The specific circumstances should be taken into consideration as well. A healthy, soon-to-be free agent player like Cabrera possibly deserves a stouter punishment than Sanchez—especially given recent news that Cabrera attempted to create a fake product webpage during his appeals process.
This approach would require MLB and the players’ union to form a task force to explore how to enforce “fair” punishment.
2. Vacate the player’s current contract
This punishment is particularly harsh as it requires several layers. Obviously, the player’s contract would be immediately vacated upon a failed appeal. Imagine for a moment if Ryan Braun had not had his suspension overturned. His long-term contract would be nullified.
We need several wrinkles to make this idea work as a deterrent. One way that could be achieved is to have the club receive some number of additional arbitration seasons over the player. This would prevent players from intentionally nullifying bad contracts and to serve as further punishment.
The player would be paid at the major league minimum for these years while the club would pay an amount decided via traditional arbitration.
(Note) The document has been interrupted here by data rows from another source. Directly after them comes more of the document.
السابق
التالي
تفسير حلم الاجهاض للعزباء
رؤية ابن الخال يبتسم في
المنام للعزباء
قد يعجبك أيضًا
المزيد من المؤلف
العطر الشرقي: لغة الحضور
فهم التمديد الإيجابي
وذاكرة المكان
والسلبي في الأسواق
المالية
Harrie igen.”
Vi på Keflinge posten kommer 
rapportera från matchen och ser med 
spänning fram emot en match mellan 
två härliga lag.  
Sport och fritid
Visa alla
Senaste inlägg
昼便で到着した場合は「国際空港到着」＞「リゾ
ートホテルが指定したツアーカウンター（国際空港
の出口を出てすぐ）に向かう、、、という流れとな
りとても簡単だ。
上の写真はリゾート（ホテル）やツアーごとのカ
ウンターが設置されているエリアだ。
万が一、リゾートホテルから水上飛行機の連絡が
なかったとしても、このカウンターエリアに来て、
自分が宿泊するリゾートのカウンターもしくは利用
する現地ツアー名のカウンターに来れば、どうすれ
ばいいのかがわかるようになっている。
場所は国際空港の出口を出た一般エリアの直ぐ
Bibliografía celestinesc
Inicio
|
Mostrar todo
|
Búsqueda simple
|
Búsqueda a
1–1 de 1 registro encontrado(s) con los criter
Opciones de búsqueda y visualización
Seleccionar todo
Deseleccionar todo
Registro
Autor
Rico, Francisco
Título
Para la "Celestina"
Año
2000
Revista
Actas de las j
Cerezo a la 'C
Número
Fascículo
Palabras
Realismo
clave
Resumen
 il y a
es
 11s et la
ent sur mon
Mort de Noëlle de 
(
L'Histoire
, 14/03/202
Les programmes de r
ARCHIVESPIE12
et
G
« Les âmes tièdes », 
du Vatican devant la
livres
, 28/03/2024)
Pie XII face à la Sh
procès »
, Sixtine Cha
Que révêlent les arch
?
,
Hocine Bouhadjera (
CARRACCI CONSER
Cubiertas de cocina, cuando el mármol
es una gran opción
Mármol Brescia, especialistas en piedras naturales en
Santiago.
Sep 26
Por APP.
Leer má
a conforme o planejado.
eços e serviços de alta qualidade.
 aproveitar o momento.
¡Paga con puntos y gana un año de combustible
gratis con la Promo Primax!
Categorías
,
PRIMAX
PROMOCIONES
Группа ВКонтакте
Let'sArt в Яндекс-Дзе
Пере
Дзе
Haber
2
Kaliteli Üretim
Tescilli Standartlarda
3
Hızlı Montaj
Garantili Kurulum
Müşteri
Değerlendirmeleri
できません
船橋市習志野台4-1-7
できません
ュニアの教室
That money would go to a league-managed fund.
If the player has remained clean throughout the club control period, he would receive one-third of that money. The remaining two-thirds would be dispersed evenly to clubs who have no PED offenses at the MLB level in the last five years.
Admittedly, the idea is deliberately punitive and would require specific contract language to enforce.
3. Force teams to roster suspended players
One of the weaknesses of the current policy is that it punishes only the individual. An individual who is asked to make a risky choice that only affects himself will have an easier time accepting the risk. If he’s caught, only he has to live with the outcome.
So what if his choice punishes his entire team?
By forcing teams to use a 25-man roster spot on a suspended player, everybody loses. The Giants would be wringing their hands quite a bit more if they were stuck with a 24-man roster for the remainder of the season and into the playoffs.
Ostensibly, in addition to digging at a player’s conscience, such a policy would result in improved self-policing.
4. Penalize teams in the draft
Similar in theme to number three, this approach would take draft picks from a team based on the number of offenses at the major league level. The more PED offenses one team suffers, the more draft picks it would lose. Essentially, this idea is a recognition that clubs need to bear some of the responsibility for making sure their players make healthy choices.
For example, the Giants would lose their first round pick in 2013 for Melky. If Aubrey Huff tested positive tomorrow, they would lose two more picks. If Brett Pill tested positive the next day, they would lose another three picks.
The punishments need not be limited to a single year, although they should reset under some condition, perhaps if a club goes two seasons without a PED suspension.
The idea is that if the team is being punished, it will be careful not to subtly encourage PED use. Further, players who are caught will find it much harder to find major league jobs and will have to “pay their dues” before earning significant money.
The challenge facing baseball is to discourage players from using PEDs. The current solution has proven to be good but not great. Plenty of players, and not just fringe talent, have been caught using banned substances.
So long as there are scenarios where a player can rationally decide that PEDs are an appropriate risk, players will use them. It might be time for baseball to employ creative, punitive solutions that punish more than just the player involved.
Ultimately, the powers that be need to make a decision. Is the goal to completely remove PEDs from the game, such that it is exceedingly rare for players to take the risk? Or does baseball want to employ an efficient solution that takes care of the low hanging fruit but leaves some hanging in the upper branches?